(EXCERPTED PASSAGE begins)

6. We note the removal of Proposal No. 4 regarding the charter amendment and your amended charter, specifically Regulation 24.5(c), as amended, which no longer requires a net tangible asset requirement of $5,000,0001. Please provide a legal analysis to support your conclusion as stated in your definitive proxy statement filed September 22, 2023, that you may rely on Rule 3a51-1(a)(2) to not be deemed a penny stock issuer. Please note that if the amount in the trust falls below $5,000,001 as a result of redemptions you may no longer meet the Nasdaq listing standards. At that point, it is possible you would become a penny stock. Please revise your risk factor on page 83 and elsewhere as appropriate to clearly discuss the impact that the trust falling below $5,000,001 would have upon your listing on Nasdaq and discuss the consideration given to this possibility in your determination to remove this provision from your charter. Please provide clear disclosure that, as a result of the removal of this provision from your charter, your securities could fall within the definition of penny stock and expand the discussion regarding the risk to you and investors if your securities were to fall within the definition of a penny stock.

 

COMPANY RESPONSE: In response to the Staff’s comment, the Company has revised the disclosure on pages 35 and 74-75 of the Amendment.

 

As disclosed in ASCA’s IPO prospectus, because the net proceeds of the IPO were to be used to complete an initial business combination with a target business that had not been selected at the time of the IPO, ASCA may be deemed to be a “blank check company.” Under Rule 419 of the Securities Act the term “blank check company” means a company that (i) is a development stage company that has no specific business plan or purpose or has indicated that its business plan is to engage in a merger or acquisition with an unidentified company or companies, or other entity or person; and (ii) is issuing “penny stock,” as defined in Rule 3a51-1 under the Exchange Act.

 

Historically, SPACs have relied upon an exclusion to the “penny stock” rules for companies that have net tangible assets of at least $5,000,001 (Rule 3a51-1(g)(1)) (the “NTA Rule”) to avoid being deemed a penny stock issuer. Like many SPACs, ASCA included Regulation 24.5(c) in its charter in order to ensure that through the consummation of its initial business combination ASCA would not be considered a penny stock issuer and therefore not a blank check company if no other exemption from the rule was available.

(EXCERPTED PASSAGE ends)
(STUDY MATERIAL begins)

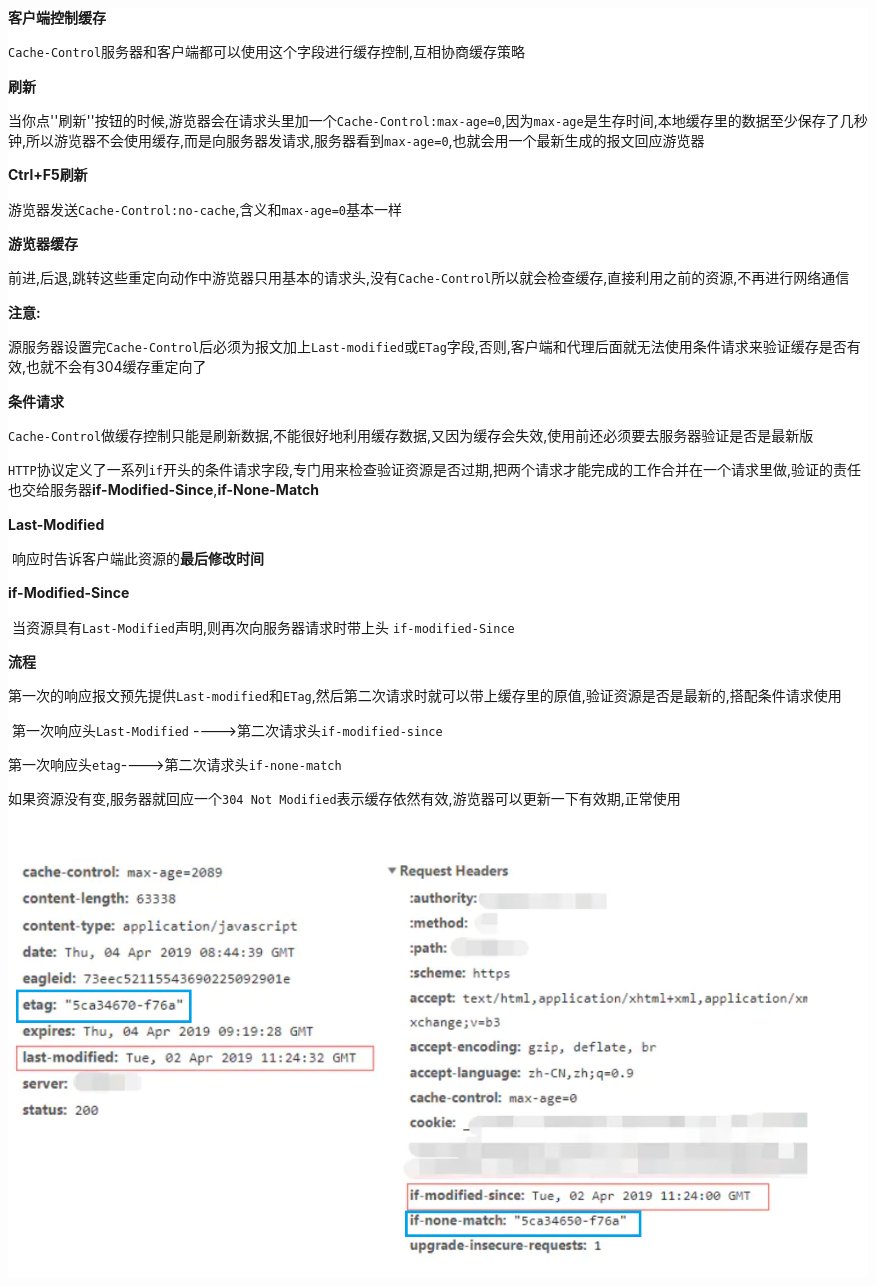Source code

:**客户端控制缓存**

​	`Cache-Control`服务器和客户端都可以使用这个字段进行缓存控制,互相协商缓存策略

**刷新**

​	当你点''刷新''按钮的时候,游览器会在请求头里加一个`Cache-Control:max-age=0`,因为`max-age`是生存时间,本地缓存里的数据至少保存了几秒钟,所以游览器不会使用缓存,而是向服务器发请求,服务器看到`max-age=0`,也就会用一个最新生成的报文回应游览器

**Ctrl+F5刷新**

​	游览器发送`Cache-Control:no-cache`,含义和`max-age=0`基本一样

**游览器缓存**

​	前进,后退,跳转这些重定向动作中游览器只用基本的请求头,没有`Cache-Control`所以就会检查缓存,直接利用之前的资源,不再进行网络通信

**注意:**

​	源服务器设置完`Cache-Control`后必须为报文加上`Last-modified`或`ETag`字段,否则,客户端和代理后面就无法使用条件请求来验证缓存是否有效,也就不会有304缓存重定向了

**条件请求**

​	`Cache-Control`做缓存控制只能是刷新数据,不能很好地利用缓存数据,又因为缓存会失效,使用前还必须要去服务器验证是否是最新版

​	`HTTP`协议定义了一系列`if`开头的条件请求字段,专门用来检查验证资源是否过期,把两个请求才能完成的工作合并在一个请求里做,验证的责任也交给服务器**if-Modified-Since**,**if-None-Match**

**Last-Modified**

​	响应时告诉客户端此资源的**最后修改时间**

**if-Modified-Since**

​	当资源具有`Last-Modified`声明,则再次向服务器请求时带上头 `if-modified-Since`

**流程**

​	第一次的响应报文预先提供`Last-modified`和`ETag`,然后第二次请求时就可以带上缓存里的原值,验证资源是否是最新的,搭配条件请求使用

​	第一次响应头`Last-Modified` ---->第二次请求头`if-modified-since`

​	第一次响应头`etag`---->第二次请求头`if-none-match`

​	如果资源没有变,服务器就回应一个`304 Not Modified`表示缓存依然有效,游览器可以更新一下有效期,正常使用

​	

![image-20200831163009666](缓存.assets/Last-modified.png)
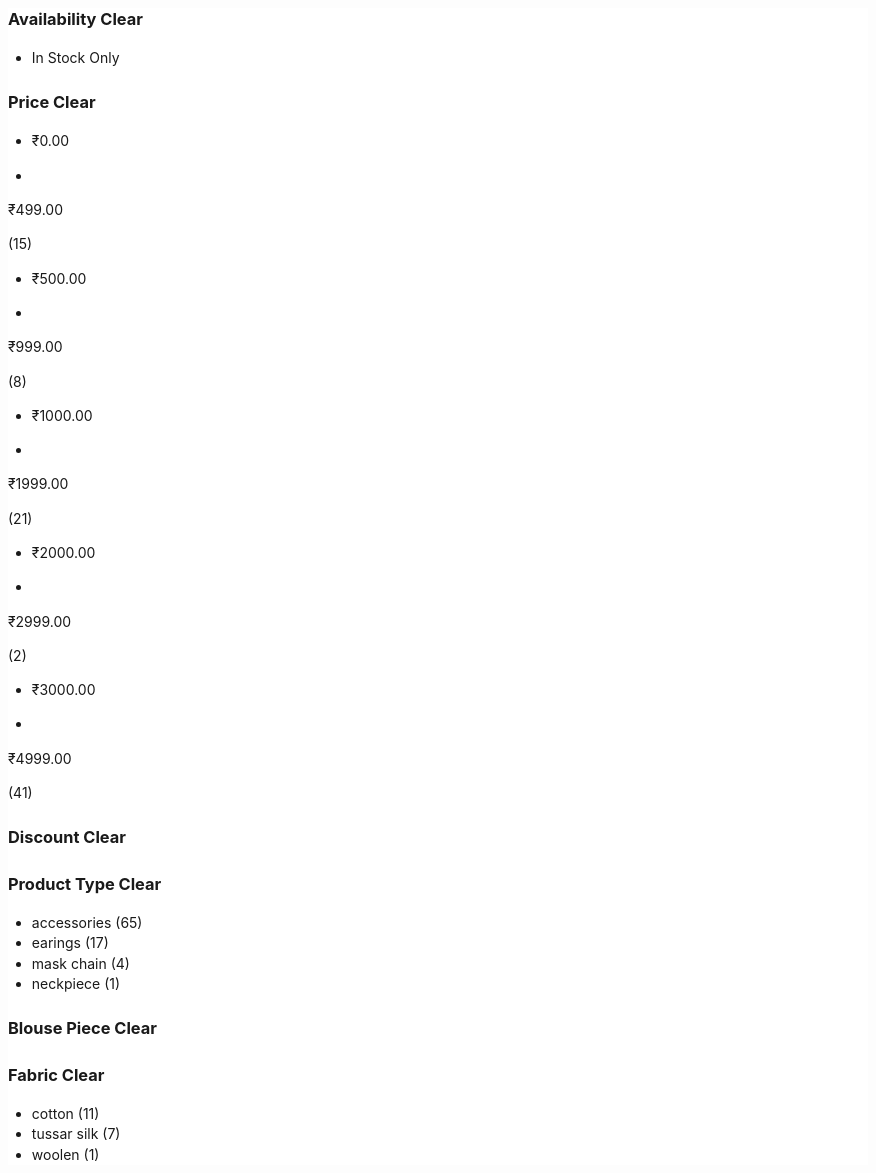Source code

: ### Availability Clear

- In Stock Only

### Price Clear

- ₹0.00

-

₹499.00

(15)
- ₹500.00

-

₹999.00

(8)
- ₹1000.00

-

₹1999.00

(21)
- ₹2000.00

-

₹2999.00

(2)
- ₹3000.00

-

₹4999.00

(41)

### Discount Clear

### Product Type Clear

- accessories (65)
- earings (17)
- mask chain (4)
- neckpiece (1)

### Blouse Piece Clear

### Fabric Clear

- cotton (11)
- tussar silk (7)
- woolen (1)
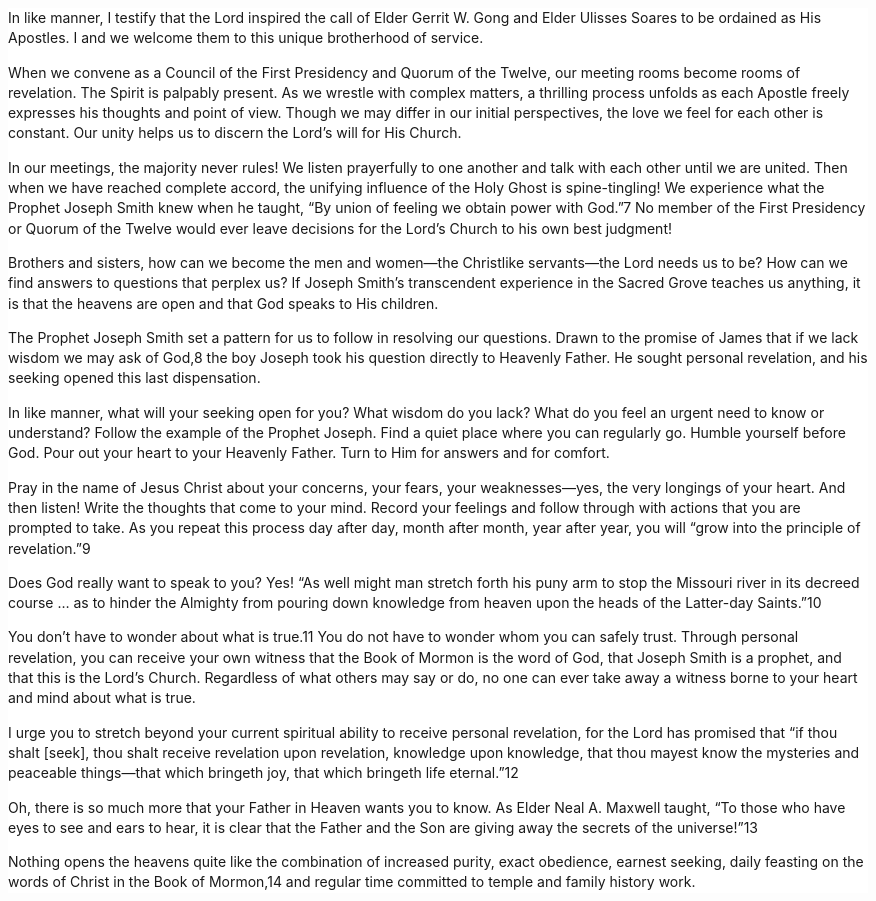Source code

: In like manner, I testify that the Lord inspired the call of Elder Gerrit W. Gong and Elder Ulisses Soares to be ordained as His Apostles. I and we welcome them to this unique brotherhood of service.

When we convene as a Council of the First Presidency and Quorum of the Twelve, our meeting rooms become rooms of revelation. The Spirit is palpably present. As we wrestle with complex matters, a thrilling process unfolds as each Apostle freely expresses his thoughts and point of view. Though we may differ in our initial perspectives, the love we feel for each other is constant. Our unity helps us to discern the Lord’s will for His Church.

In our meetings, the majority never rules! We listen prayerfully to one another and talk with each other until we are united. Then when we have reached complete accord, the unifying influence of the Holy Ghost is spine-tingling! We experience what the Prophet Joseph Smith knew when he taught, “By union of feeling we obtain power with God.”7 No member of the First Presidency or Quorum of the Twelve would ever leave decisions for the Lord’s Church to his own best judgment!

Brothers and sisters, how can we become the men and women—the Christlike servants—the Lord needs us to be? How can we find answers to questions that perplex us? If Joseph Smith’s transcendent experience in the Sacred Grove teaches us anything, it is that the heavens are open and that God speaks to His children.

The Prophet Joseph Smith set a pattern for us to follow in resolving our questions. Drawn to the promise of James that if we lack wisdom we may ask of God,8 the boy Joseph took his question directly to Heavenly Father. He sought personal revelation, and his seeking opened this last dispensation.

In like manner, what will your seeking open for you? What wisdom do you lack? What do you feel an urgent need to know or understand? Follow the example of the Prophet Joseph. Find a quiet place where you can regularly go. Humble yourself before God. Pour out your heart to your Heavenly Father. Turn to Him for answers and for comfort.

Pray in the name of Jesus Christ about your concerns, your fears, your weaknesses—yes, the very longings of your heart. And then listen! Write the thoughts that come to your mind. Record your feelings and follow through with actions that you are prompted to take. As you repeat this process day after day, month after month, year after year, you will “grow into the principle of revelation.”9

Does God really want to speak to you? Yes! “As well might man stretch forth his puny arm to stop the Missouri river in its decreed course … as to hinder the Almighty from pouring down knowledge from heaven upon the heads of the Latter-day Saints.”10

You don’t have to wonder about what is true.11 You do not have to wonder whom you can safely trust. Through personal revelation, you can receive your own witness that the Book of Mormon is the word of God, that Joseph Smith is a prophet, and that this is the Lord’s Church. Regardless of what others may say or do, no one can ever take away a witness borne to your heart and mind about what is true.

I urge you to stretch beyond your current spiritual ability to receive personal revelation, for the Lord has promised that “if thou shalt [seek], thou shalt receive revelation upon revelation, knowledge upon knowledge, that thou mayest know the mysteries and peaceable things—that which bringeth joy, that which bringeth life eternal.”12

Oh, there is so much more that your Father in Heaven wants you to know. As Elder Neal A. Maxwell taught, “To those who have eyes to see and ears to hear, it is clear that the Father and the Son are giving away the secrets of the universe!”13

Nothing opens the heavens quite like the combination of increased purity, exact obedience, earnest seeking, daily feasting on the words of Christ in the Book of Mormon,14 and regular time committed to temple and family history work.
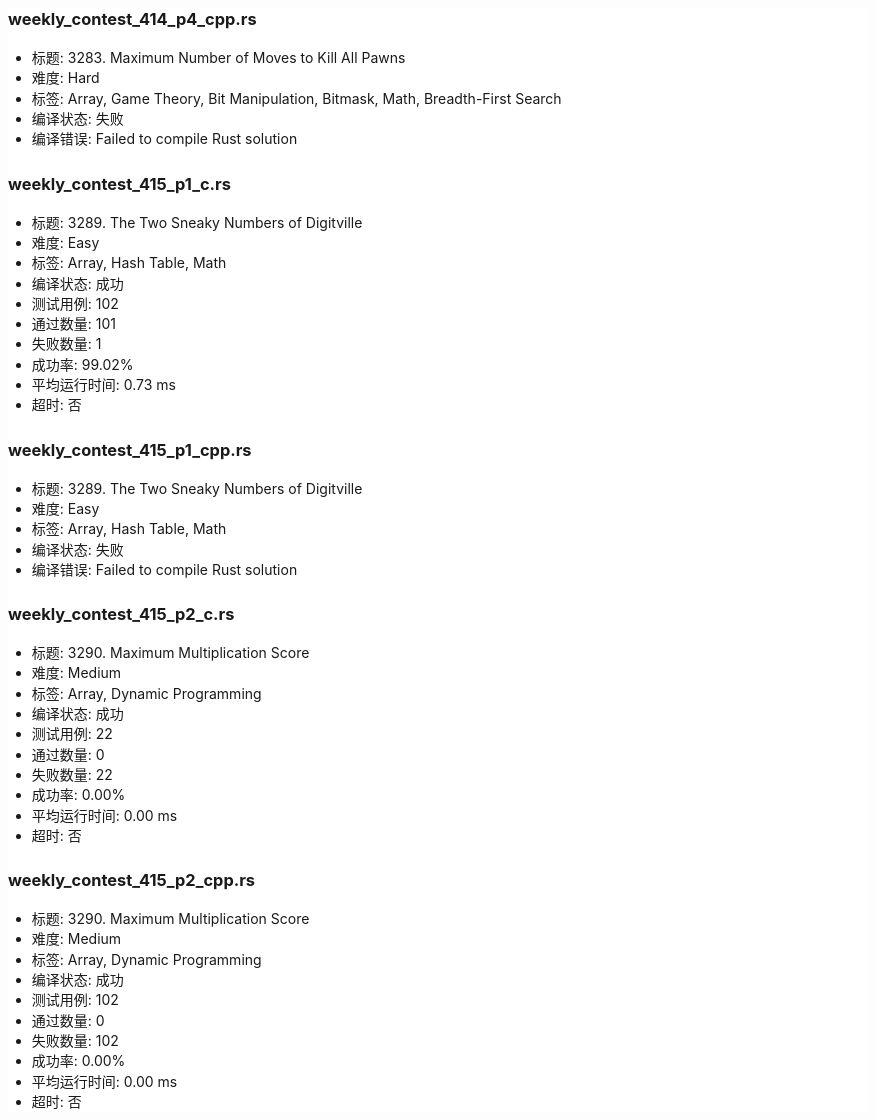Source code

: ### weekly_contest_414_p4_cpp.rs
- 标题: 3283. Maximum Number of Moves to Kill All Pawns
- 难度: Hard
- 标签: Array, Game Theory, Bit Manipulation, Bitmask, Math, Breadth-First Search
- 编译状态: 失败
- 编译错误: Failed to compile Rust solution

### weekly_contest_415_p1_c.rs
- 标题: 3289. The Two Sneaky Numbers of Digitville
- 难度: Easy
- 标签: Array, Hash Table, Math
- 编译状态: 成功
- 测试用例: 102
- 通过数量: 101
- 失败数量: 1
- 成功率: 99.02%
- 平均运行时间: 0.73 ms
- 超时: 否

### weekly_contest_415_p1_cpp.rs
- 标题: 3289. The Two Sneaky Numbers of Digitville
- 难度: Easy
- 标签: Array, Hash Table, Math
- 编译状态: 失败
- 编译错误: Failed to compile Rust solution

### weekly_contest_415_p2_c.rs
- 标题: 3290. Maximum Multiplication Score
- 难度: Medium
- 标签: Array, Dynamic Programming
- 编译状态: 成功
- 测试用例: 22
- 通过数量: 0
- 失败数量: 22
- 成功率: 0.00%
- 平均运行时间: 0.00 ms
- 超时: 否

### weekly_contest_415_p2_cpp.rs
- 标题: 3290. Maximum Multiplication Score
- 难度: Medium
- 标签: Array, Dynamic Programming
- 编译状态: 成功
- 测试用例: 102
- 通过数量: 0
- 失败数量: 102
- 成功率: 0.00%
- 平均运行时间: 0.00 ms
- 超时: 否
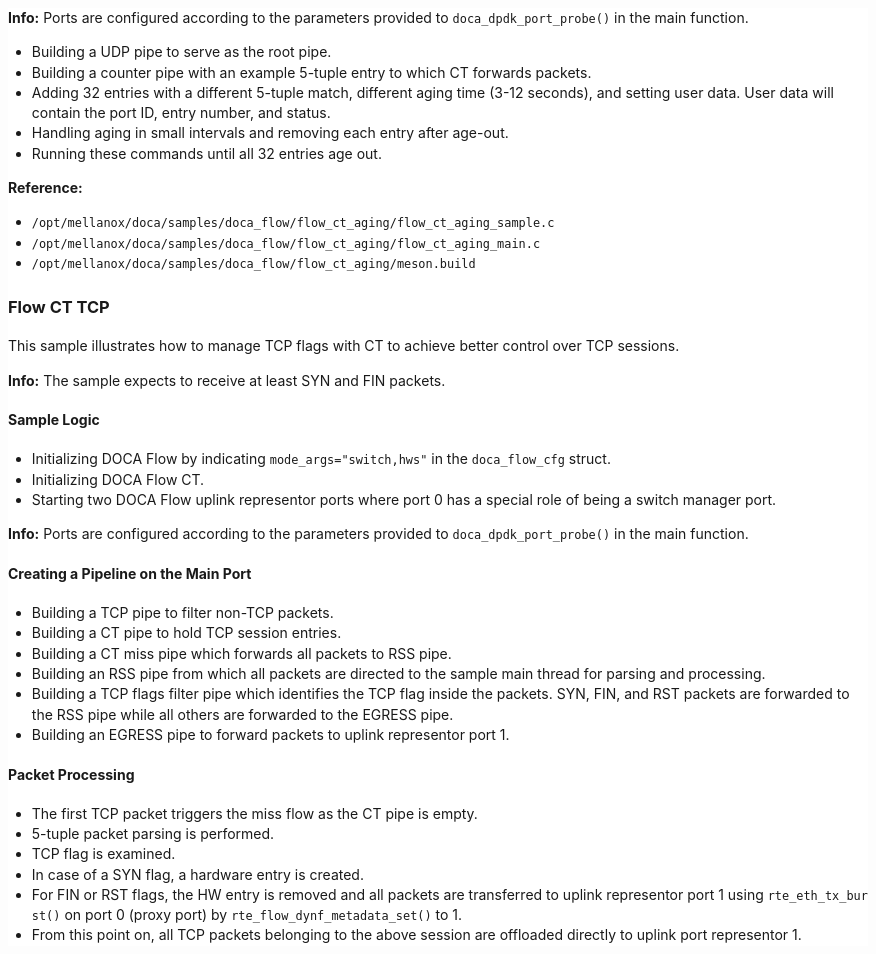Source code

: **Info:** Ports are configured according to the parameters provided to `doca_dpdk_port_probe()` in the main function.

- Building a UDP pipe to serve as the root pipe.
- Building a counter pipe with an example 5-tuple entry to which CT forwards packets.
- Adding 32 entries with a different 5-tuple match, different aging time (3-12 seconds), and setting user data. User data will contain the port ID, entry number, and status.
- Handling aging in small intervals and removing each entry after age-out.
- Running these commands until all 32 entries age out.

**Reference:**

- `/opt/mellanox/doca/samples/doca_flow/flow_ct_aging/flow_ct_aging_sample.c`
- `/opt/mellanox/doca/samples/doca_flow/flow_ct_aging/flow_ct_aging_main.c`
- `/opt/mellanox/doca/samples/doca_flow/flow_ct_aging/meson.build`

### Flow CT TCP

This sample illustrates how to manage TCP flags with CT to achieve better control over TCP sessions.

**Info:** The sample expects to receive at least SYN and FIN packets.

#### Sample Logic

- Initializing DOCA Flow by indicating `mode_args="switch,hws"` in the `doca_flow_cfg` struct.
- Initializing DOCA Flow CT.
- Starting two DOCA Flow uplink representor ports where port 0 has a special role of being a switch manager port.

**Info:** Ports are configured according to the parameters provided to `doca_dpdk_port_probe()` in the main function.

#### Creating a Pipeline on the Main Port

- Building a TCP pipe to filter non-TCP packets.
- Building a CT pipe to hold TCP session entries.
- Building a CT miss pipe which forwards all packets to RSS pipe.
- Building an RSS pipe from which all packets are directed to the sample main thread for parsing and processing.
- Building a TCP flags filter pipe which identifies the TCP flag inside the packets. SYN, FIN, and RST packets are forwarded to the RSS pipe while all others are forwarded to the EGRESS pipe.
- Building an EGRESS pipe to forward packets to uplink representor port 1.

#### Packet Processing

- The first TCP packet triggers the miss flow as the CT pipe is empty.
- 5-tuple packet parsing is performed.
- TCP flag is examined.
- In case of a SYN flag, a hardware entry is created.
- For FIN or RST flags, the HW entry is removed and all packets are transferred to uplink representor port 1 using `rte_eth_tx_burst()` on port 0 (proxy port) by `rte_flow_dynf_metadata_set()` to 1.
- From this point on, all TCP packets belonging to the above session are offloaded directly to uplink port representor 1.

(STUDY MATERIAL ends)

(USING THE INFORMATION)
A. In the penny stock excerpt, on which pages of the Amendment did the Company revise its disclosure in response to the Staff's comment?
B. Repeat the portion of the penny stock excerpt that starts at the words "Historically, SPACs have" and ends after the words "rule was available.".
C. Pick up the penny stock excerpt after its last sentence and continue writing it.
The records stand apart from the penny stock excerpt.

(ANSWER SECTION)
A. Pages 35 and 74-75 of the Amendment.

B.
Historically, SPACs have relied upon an exclusion to the “penny stock” rules for companies that have net tangible assets of at least $5,000,001 (Rule 3a51-1(g)(1)) (the “NTA Rule”) to avoid being deemed a penny stock issuer. Like many SPACs, ASCA included Regulation 24.5(c) in its charter in order to ensure that through the consummation of its initial business combination ASCA would not be considered a penny stock issuer and therefore not a blank check company if no other exemption from the rule was available.

C.
The NTA Rule is one of several exclusions from the SEC’s “penny stock” rules and ASCA believes that it may rely on another exclusion, which relates to it being listed on The Nasdaq Stock Market (Rule 3a51-1(a)(2)) (the “Exchange Rule”). The Exchange Rule excludes from the definition of “penny stock” a security that is registered, or approved for registration upon notice of issuance, on a national securities exchange, or is listed, or approved for listing upon notice of issuance on, an automated quotation system sponsored by a registered national securities association, that has established initial listing standards that meet or exceed the criteria set forth in the Exchange Rule. ASCA’s securities are listed on The Nasdaq Stock Market and have been so listed since the consummation of the IPO. ASCA believes that The Nasdaq Stock Market has initial listing standards that meet the criteria identified in the Exchange Rule and that it can therefore rely on the Exchange Rule to avoid being treated as a penny stock. Therefore, the requirement that ASCA would not repurchase public shares in an amount that would cause the Company’s net tangible assets to be less than $5,000,001 is unnecessary so long as ASCA meets the requirements of the Exchange Rule.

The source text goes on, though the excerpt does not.